Thanks @istv01 . Please can you also post the outputs of the commands

cryosparcm cli "get_job('P1', 'J1', 'job_type', 'version', 'instance_information', 'params_spec', 'parents')"
cryosparcm cli "get_job('P1', 'J2', 'job_type', 'version', 'instance_information', 'params_spec', 'parents')"

cryosparcm cli “get_job(‘P1’, ‘J1’, ‘job_type’, ‘version’, ‘instance_information’, ‘params_spec’, ‘parents’)”

{‘_id’: ‘69304bddf0519f7d918d103b’, ‘instance_information’: {‘available_memory’: ‘491.95GB’, ‘cpu_model’: ‘AMD Ryzen Threadripper PRO 7985WX 64-Cores’, ‘ofd_hard_limit’: 524288, ‘ofd_soft_limit’: 1024, ‘physical_cores’: 64, ‘platform_architecture’: ‘x86_64’, ‘platform_node’: ‘x.x.x.x’, ‘platform_release’: ‘5.14.0-611.9.1.el9_7.x86_64’, ‘platform_version’: ‘#1 SMP PREEMPT_DYNAMIC Tue Nov 25 17:53:21 UTC 2025’, ‘total_memory’: ‘502.30GB’, ‘used_memory’: ‘7.05GB’}, ‘job_type’: ‘extensive_workflow_bench’, ‘params_spec’: {‘testing’: {‘value’: ‘Benchmark’}}, ‘parents’: , ‘project_uid’: ‘P1’, ‘uid’: ‘J1’, ‘version’: ‘v4.7.1-cuda12’}

cryosparcm cli “get_job(‘P1’, ‘J2’, ‘job_type’, ‘version’, ‘instance_information’, ‘params_spec’, ‘parents’)”
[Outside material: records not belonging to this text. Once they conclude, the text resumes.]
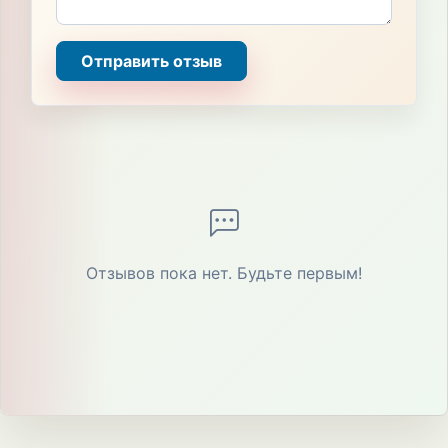
Отправить отзыв
Отзывов пока нет. Будьте первым!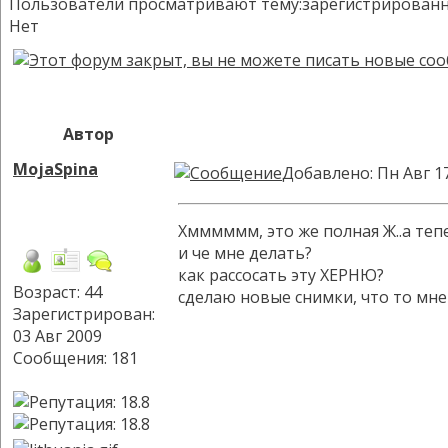
Пользователи просматривают тему:зарегистрированных:
Нет
Автор
MojaSpina
Добавлено: Пн Авг 1
Хмммммм, это же полная Ж..а теперь
и че мне делать?
как рассосать эту ХЕРНЮ?
Возраст: 44
сделаю новые снимки, что то мне 
Зарегистрирован:
03 Авг 2009
Сообщения: 181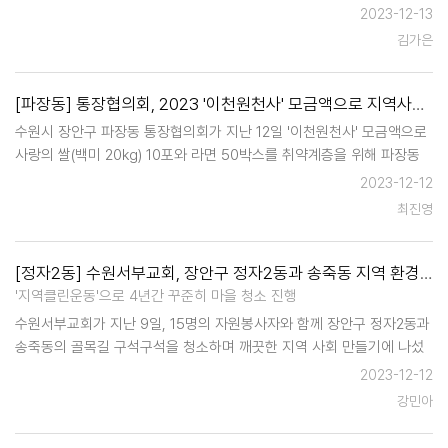
따뜻한 죽을 전달했다. 이날 지역사회보장협의체 위원들은 △돼지불고기
2023-12-13
△ 취나물무침 △감자샐러드 반찬과 더불어, 음식…
김가은
[파장동] 통장협의회, 2023 '이천원천사' 모금액으로 지역사회 기부 '훈훈'
수원시 장안구 파장동 통장협의회가 지난 12일 '이천원천사' 모금액으로
사랑의 쌀(백미 20kg) 10포와 라면 50박스를 취약계층을 위해 파장동
행정복지센터에 기부했다. '이천원천사'는 파장동 44개 통장이 2천 원씩
2023-12-12
자발적으로 기부하는 모금 사업으로, 모금액을 통한 장학금 지원, 후원
최진영
물품 기…
[정자2동] 수원서부교회, 장안구 정자2동과 송죽동 지역 환경 정화 활동 앞장서
'지역클린운동'으로 4년간 꾸준히 마을 청소 진행
수원서부교회가 지난 9일, 15명의 자원봉사자와 함께 장안구 정자2동과
송죽동의 골목길 구석구석을 청소하며 깨끗한 지역 사회 만들기에 나섰
다. 이날 행사는 지역 환경 정화 활동의 일환인 '지역클린운동'으로 2020
2023-12-12
년부터 2021년까지 매주 토요일에, 2022년부…
강민아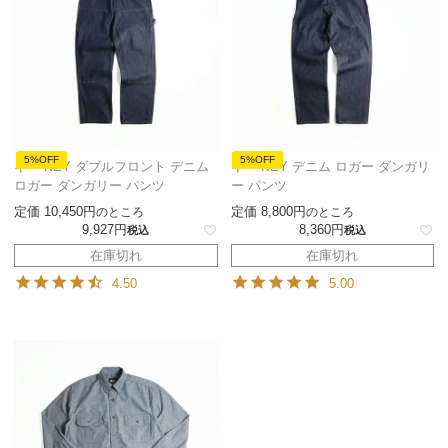
5%OFF
5%OFF
キー KEY ダブルフロント デニム
キー KEY デニム ロガー ダンガリ
ロガー ダンガリー パンツ
ー パンツ
定価
10,450
定価
8,800
のところ
のところ
9,927
8,360
税込
税込
在庫切れ
在庫切れ
4.50
5.00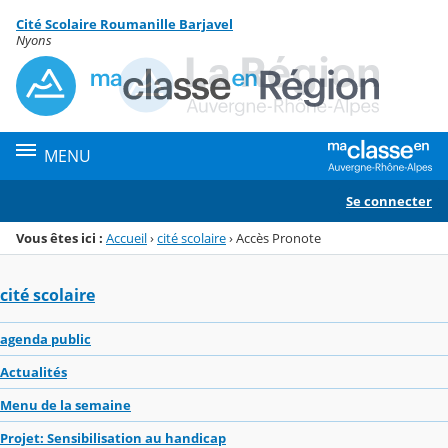
Panneau de gestion des cookies
Cité Scolaire Roumanille Barjavel
Menu de la rubrique
Contenu
Nyons
MENU
Se connecter
Vous êtes ici :
Accueil
›
cité scolaire
›
Accès Pronote
cité scolaire
agenda public
Actualités
Menu de la semaine
Projet: Sensibilisation au handicap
{‘_id’: ‘69304ce1f0519f7d918d1df4’, ‘instance_information’: {‘available_memory’: ‘491.49GB’, ‘cpu_model’: ‘AMD Ryzen Threadripper PRO 7985WX 64-Cores’, ‘ofd_hard_limit’: 524288, ‘ofd_soft_limit’: 1024, ‘physical_cores’: 64, ‘platform_architecture’: ‘x86_64’, ‘platform_node’: ‘x.x.x.x’, ‘platform_release’: ‘5.14.0-611.9.1.el9_7.x86_64’, ‘platform_version’: ‘#1 SMP PREEMPT_DYNAMIC Tue Nov 25 17:53:21 UTC 2025’, ‘total_memory’: ‘502.30GB’, ‘used_memory’: ‘7.51GB’}, ‘job_type’: ‘import_movies’, ‘params_spec’: {‘accel_kv’: {‘value’: 300}, ‘blob_paths’: {‘value’: ‘/x/CS-benchmark/empiar_10025_subset/*.tif’}, ‘cs_mm’: {‘value’: 2.7}, ‘gainref_path’: {‘value’: ‘/x/CS-benchmark/empiar_10025_subset/norm-amibox05-0.mrc’}, ‘psize_A’: {‘value’: 0.6575}, ‘total_dose_e_per_A2’: {‘value’: 53}}, ‘parents’: , ‘project_uid’: ‘P1’, ‘uid’: ‘J2’, ‘version’: ‘v4.7.1-cuda12’}

Thanks for posting the additional job information. It seems that a value was not specified for the Number of GPUs to use parameter of the Extensive Validation job. Under those circumstances, it is expected that jobs would

Yes, in this case it was not specified and defaulted to 1 GPU. In the case of another EMPIAR dataset (not part of the Extensive validation) I did specify 2 and still defaulted to 1. This was a reproducible problem on v4.7.1 but seems to work OK on v5 (if you specify 2 GPUs, runs on 2 GPUs).